Com taxas de juro mais baixas, a desvalorizacao da moeda por via de fuga de capital nao produtivo para jurisdicoes onde juros mais altos sao remunerados seria contrabalancada por melhores perspectivas de consumo por parte dos trabalhadores europeus e portanto melhor retorno no investimento de capital produtivo. Para alem de que um Estado soberano pode impor restricoes nessa fuga de capitais mitigando ainda mais a desvalorizacao.
A inflacao resulta da competicao entre classes sociais pelos recursos realmente disponiveis: proletariado, capitalistas e pode-se acrescentar o Estado na equacao, quando os reais recursos disponiveis sao insuficientes para satisfazer as reais necessidades presentes.
Mesmo numa situacao hipotetica de excesso de oferta (da qual estamos muitissimo longe nas nossas economias onde entre 1/4 a 1/3 da mao de obra se encontra ou desempregada ou sub-empregada), mas mesmo numa situacao dessas, as taxas de juro sao um meio profundamente ineficiente de moderacao da procura.
Na pratica constituem um imposto indirecto sobre o proletariado e um subsidio indirecto ao capital onde se espera que o efeito liquido sera de reducao de procura porque o efeito imposto no proletariado supere o efeito subsidio sobre o capital... Seguranca Social para o Capital portanto...

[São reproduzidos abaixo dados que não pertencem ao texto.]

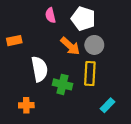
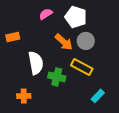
pink semicircle: (50, 15) -> (46, 14), turned 72
yellow rectangle: (90, 73) -> (82, 67), turned -65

Muitissimo mais eficiente nesse hipotetico contexto, seria um aumento de impostos directos sobre a(s) classe(s) que onde o Estado julgue ser necessario moderar o poder de compra reduzindo-lhes directamente o poder compra.
Olhe para o que se passou no Japao neste ultimo ano. Um exemplo raro na historia economica mundial de uma experiencia natural realizada a escala global sobre os mecanismos realmente existentes de gestao da inflacao.
O Japao provou cristalinamente que o controlo da inflacao via taxa de juro e uma farsa.
"O valor de uma moeda depende tambem muito das perspectivas de crescimento.
Com taxas de juro mais baixas, a desvalorizacao da moeda por via de fuga de capital nao produtivo para jurisdicoes onde juros mais altos sao remunerados seria contrabalancada por melhores perspectivas de consumo por parte dos trabalhadores europeus e portanto melhor retorno no investimento de capital produtivo."
Então depreendo que na verdade seria uma incógnita o resultado sobre o valor do cambio eur/usd... Porque não sabemos se esse fator iria mais do que compensar ou não, o outro fator inicial de desvalorização do euro. Eu assumiria que o fator da fuga de capital não produtivo seria mais forte mas se calhar estou errado...
O que é que aconteceu exatamente no Japão este ano? Tem alguma referência?